For extant apes (humans included), skill acquisition tends to be a social process. Consequently, the development of sophisticated knapping skills “provides an important indication of evolving social cognitive capabilities” (Stout & Semaw, 2006: 317). Hiscock notes that the complexity of the Oldowan tools shows that they may have required “skilled individuals who have been taught and practiced for extensive periods” (Hiscock, 2014: 27). Morgan et al. (2015) also note that technical skills were “learned and required considerable practice,” and that the geographical spread of the tools indicate social transmission and possibly cultural variability. Their experimental results with modern humans are further taken to indicate a “gene-culture co-evolutionary account of human evolution in which reliance on Oldowan tools would have generated selection favouring teaching,” although this interpretation is contested by others (Snyder et al., 2022; Tennie et al., 2017).

Basic cultural transmission can involve different social intentional capacities, and it certainly need not imply symbolic speech, for which there is somewhat more support around the time of Homo erectus and the Acheulian industries. It seems plausible, however, that the earliest stone tool cultures involved at least the ability to share attention to things, as well as to coordinate social activities to allow for basic cooperation. While learning by imitation—as in chimpanzee nut-cracking – does not necessarily presuppose such capacities, it seems likely that group reliance upon stone tool technologies would have selected traits that support the social transmission of technical skills, as Morgan et al. (2015) suggest. If this is so, then it is worth considering that the presence of tool industries boosted the cognitive-intentional capacities involved in the most basic gestural triadic acts which allow coordinating cooperative action based on shared practice horizons. This would be of use not only in the acquisition of knapping skills but also for sharing information pertaining to the “mapping of the distributions of lithic sources across the landscape” (Hiscock, 2014: 31), in other words, for pointing to resources in the immediate environment.

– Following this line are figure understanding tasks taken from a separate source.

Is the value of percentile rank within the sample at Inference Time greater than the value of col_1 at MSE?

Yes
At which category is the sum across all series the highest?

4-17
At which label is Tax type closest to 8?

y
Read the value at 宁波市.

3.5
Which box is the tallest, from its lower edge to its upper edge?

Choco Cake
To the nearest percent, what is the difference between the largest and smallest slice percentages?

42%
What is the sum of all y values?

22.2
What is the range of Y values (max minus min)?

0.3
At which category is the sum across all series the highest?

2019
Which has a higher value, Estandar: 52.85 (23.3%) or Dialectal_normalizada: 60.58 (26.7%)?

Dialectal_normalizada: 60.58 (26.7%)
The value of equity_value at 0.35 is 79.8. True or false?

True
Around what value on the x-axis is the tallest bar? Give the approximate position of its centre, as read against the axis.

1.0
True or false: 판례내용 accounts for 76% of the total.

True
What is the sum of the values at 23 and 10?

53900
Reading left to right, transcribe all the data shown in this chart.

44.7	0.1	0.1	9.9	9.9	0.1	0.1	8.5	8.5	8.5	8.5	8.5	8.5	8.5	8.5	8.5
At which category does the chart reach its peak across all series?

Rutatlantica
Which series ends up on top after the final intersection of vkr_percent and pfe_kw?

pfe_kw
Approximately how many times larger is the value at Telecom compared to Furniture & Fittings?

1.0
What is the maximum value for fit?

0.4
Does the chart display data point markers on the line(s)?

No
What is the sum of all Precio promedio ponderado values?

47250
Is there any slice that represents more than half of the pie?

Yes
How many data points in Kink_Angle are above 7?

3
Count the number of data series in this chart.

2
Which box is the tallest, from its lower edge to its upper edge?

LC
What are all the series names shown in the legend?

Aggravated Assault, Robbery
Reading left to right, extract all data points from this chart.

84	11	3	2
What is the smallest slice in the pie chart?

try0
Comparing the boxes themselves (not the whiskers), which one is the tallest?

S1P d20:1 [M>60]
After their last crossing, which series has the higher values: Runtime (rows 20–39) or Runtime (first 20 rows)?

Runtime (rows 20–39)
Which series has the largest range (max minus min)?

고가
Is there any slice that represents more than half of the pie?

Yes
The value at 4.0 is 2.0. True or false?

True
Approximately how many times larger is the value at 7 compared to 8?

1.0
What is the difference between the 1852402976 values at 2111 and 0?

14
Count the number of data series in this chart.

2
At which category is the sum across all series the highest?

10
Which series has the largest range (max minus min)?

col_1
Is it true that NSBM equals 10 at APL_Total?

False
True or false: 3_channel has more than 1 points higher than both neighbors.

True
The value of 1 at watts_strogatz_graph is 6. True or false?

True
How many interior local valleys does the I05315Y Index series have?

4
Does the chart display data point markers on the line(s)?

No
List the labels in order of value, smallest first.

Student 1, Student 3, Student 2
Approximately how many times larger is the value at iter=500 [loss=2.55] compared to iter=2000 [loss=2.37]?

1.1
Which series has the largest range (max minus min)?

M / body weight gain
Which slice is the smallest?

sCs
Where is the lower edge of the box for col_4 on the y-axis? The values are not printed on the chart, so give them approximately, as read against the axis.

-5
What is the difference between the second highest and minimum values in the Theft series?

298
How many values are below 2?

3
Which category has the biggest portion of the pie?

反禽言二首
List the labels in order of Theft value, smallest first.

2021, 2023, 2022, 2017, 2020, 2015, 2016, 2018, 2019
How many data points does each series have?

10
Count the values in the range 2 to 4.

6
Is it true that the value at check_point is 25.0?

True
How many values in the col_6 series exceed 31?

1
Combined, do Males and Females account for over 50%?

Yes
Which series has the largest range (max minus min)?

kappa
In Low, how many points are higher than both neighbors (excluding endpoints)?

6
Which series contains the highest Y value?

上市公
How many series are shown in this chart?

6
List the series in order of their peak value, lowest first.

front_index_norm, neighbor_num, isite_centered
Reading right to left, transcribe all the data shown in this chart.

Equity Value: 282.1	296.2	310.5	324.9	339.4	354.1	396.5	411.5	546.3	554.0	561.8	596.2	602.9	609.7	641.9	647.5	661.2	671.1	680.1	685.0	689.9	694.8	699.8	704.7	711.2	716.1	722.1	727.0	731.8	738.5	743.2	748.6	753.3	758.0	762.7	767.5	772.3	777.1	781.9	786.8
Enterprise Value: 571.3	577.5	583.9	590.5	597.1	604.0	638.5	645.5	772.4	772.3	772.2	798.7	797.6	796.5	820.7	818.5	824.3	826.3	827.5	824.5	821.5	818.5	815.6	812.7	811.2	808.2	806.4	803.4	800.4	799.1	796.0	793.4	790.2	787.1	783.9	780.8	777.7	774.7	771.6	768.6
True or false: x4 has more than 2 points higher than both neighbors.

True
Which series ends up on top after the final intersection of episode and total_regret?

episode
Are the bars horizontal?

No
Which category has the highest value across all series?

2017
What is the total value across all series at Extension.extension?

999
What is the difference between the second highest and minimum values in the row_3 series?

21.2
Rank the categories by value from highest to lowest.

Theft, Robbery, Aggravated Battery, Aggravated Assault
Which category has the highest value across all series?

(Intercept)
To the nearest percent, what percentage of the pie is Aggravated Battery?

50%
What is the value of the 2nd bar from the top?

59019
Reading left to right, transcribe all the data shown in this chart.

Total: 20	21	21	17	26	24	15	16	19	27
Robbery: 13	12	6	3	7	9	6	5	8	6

Ultimately, when and where triadic gestural acts first developed is impossible to determine with certainty, at least by current means. Moreover, questions about first beginnings need not always be very meaningful. As mentioned earlier, chimpanzees in captivity already understand pointing, even without any human instruction. It thus seems even they already possess the relevant cognitive-intentional infrastructure, and that relatively basic cooperative circumstances can suffice to motivate them to spontaneously use it. My main point has been that complex communication requires the ability to actively manipulate each other’s gaze, in order to share attention, and for primates, pointing is the most basic way of doing this. Moreover, I argued that pointing’s complex intentional structure shares essential features with both gaze following and symbolic acts, which allows it to function as a kind of bridge between them, as it, in fact, does in human ontogeny. All of this suggests that pointing may have played a crucial role in the evolution of communicative capacities in the hominin lineage.

Conclusion

In this paper, I analyzed the intentional structure of pointing and explored the possible use of it by LP/ESA hominins. I argued that of the four social acts discussed, which at least captive chimpanzees are all capable of, only pointing shares important characteristics with symbolic acts, namely a combination of a triadic act structure, third order intentionality on the interpreter’s side, a social intention which is not codified indexically or iconically, and a reliance upon shared practice horizons. Pointing is more complex than is standardly acknowledged in the literature, and may have functioned as a bridge toward more fully symbolic cognition.